Laborism had been a constant theme through the several pre-Federation Intercolonial Trade Union Congresses between 1879–1891. Its ‘tenets … were White Australia, Tariff Protection, compulsory arbitration, strong unions and the Labor Party’. In short, our trade unionism has always been heavily streaked with parliamentary legalism.
An outstanding part of this book deals with the social, economic and political climate of the times in which a union summit was fashioned. A wealth of detail is provided about the various interests whose labours went into that summit which became the Australian Council of Trade Unions.
While Hagan is correct in what he submits in his conclusions under the heading' 1927–80 Perspective', that the ACTU emerged from compromises between Laborists and radical socialists, he errs in identifying its post-World War I forerunners.
In 1923, as he correctly states, the Commonwealth Council of Federated Unions (CCFU) was founded to function within the parameters of the arbitration system and its Basic Wage. The Basic Wage was an overriding concern to all unionists’ ideological hues notwithstanding. In 1919 Prime Minister Hughes had set up the Piddington Royal Commission into the wage. A union summit, the Conference of Federal Unions (CFU), was soon organised to manage a common front before Piddington.

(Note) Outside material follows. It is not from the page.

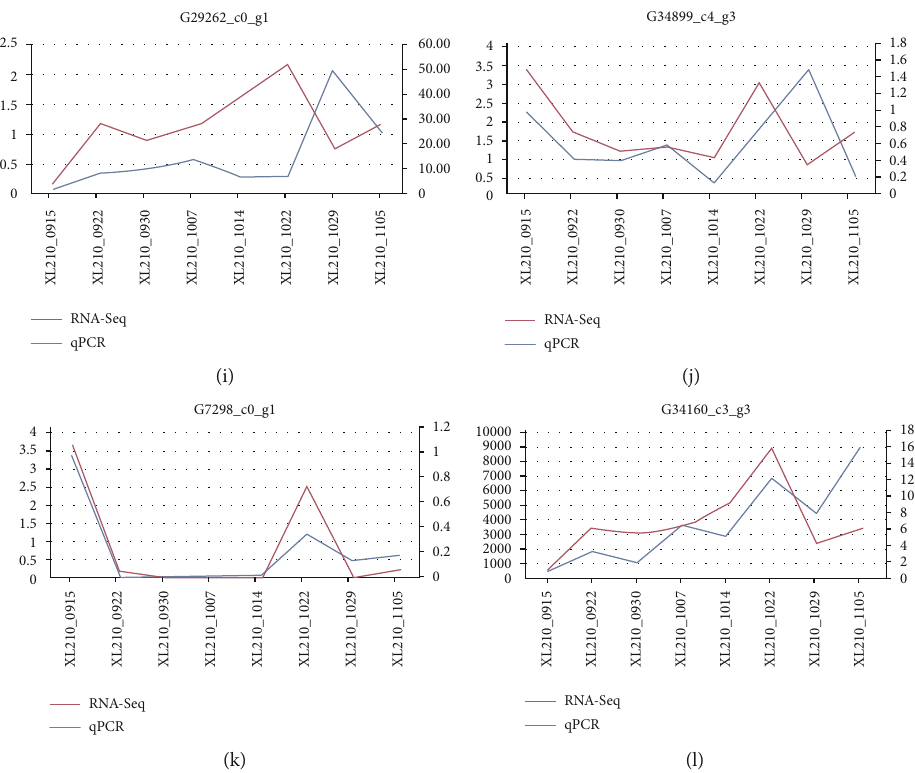
Figure 6: The expression of representative genes in XL210 and XL106 validated by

Most of the personnel included in the CCFU had been with this CFU four years earlier. Among them was Charlie Crofts. He became the ACTU's first secretary in 1927. It is likely that the 1923 CCFU was an extension of the 1919 CFU. The latter issued an eight-page broadsheet, The Conference of Federated Unions – Report Upon The Appointment of Commonwealth Royal Commission Upon The Basic Wage and a pamphlet, The Basic Wage – The Demand of The Workers. Both were printed by the Melbourne Labor Call.
What comes through in this neatly structured work is that the ACTU has been largely occupied with the arbitration system and its Basic Wage variants. Few of them have approximated what were seen as fair requirements from the unions. As one who attended most Congresses between 1945–75 and who represented the ACTU on the Australian Government Social Welfare Commission, I had an impression that the Executive up to Hawke's time were seeking some legal magic which more often than not failed to materialise.

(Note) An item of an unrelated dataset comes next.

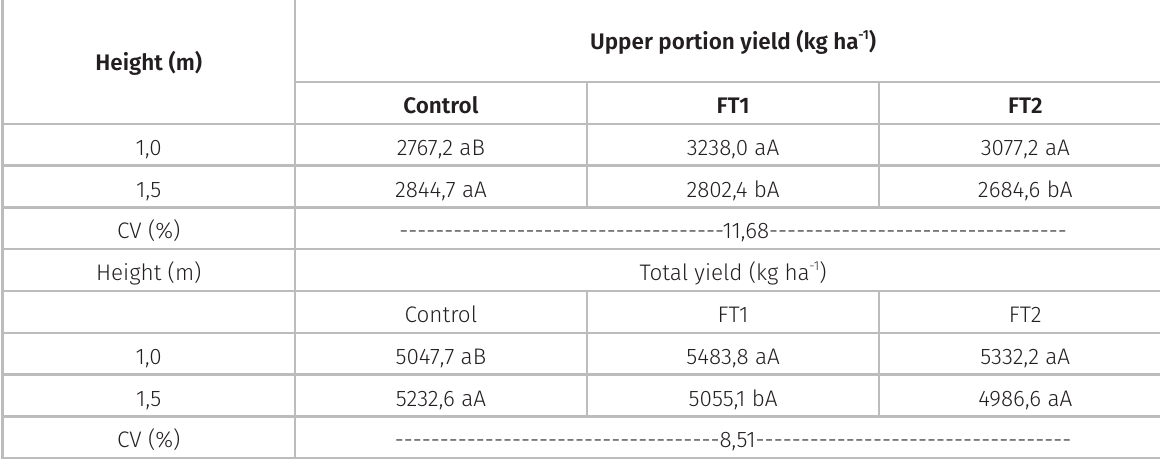
Averages followed by the same letter, lowercase letter in the columns and capital letter in the lines, do not differ among themselves by Scott-Knott’s test at 5% of probability. *Control; FT1- Active ingredients and sprays starting at B1 stage with interval of 15 days until 75 days (Piraclostrobin + Fluxapyroxad (B1), Trifloxystrobin + Prothioconazole (B1+15), Piraclostrobin + Fluxapyroxad (B1+30), Piraclostrobin + Fluxapyroxad (B1+45), Piraclostrobin + Fluxapyroxad (B1+60), Trifloxystrobin + Prothioconazole (B1+75)); FT 2- Active ingredients and sprays starting at B1 stage with interval of 15 days until 75 days (Azoxistrobin + Difenoconazole (B1), Difenoconazole (B1+15), Azoxistrobin + Difenoconazole (B1+30), Azoxistrobin + Difenoconazole (B1+45), Azoxistrobin + Difenoconazole (B1+60), Difenoconazole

In following the ACTU through those efforts Hagan goes into exhaustive detail; so much so that an uninitiated reader can lose sight of the ACTU wood for the trees of government and arbitration. One would hesitate to suggest more pages to explain what was what and who was who in the maze of unions, Court and Commission. But some explanations are needed.
While the legalistic course did not go unchallenged by unions inside the ACTU one feels that the telling is too much simplified into the Executive v Communist-Left terms which are somewhat too orthodox in this kind of study. Jim Hagan, who lives in the Wollongong area, must know that the miners' leaders, Left, Right or Centre, in some of the disputes he mentions would have had an impossible task trying to convince their members to give control to the ACTU.
It does not minimise the worth of this book to point out that one of its irritants is the way that names of principal participants pass through with little or no detail provided about them. We begin with Crofts as ACTU secretary, then find Clarey in that position followed by Broadby, then Souter. We are told nothing about the circumstances of change or the electoral processes by which each succeeded the others. Hawke on the scene is treated differently, so Hagan like the rest of us sees his time as one of significant change in the quality of leadership. In a different way Cliff Dolan is winning his own recognition.
The author with advantage could have adopted the method used in Labor In Politics ed. by DJ. Murphy, who at the conclusion of each chapter provides a thumbnail sketch of the leading personnel in his pages.
A rounded picture of the ACTU might have been given by a comparison with the national union summits in other industrialised countries. Some of them, as in France and Italy, are fragmented along ideological-religious lines. But they have more frequently mounted major challenges to their establishments than has our single, unified national centre.
But for all that Jim Hagan has presented us with something of considerable worth.